[Stored items]
☆ ☆ ☆ ☆

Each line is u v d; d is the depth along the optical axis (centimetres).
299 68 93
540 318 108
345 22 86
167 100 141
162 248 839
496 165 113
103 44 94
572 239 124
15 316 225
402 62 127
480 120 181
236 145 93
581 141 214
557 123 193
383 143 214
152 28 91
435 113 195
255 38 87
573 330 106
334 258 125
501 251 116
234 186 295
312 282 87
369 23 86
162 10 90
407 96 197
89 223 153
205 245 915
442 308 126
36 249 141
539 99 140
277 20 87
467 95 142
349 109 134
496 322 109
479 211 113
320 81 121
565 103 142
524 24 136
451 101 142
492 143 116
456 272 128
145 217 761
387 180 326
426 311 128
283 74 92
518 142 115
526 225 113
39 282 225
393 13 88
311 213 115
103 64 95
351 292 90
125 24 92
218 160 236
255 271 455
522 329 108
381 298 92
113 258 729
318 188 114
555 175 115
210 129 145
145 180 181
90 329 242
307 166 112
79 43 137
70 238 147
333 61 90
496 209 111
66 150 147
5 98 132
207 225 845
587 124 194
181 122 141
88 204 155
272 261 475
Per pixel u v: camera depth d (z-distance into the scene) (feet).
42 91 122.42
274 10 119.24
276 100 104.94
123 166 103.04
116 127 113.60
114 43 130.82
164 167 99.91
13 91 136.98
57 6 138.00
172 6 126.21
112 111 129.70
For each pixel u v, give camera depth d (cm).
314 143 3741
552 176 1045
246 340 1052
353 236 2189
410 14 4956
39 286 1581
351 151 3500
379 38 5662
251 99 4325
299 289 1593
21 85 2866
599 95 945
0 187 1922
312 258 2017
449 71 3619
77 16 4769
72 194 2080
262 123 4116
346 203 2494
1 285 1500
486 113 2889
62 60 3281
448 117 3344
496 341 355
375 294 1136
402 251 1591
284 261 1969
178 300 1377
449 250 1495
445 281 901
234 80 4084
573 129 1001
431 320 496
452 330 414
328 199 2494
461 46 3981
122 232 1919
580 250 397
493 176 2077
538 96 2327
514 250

☆ ☆ ☆ ☆

EXERCISE AIM -
Among the lines above, find those containing the word "pixel" and copy each.

RESULT OF THIS TASK -
Per pixel u v: camera depth d (z-distance into the scene) (feet).
For each pixel u v, give camera depth d (cm).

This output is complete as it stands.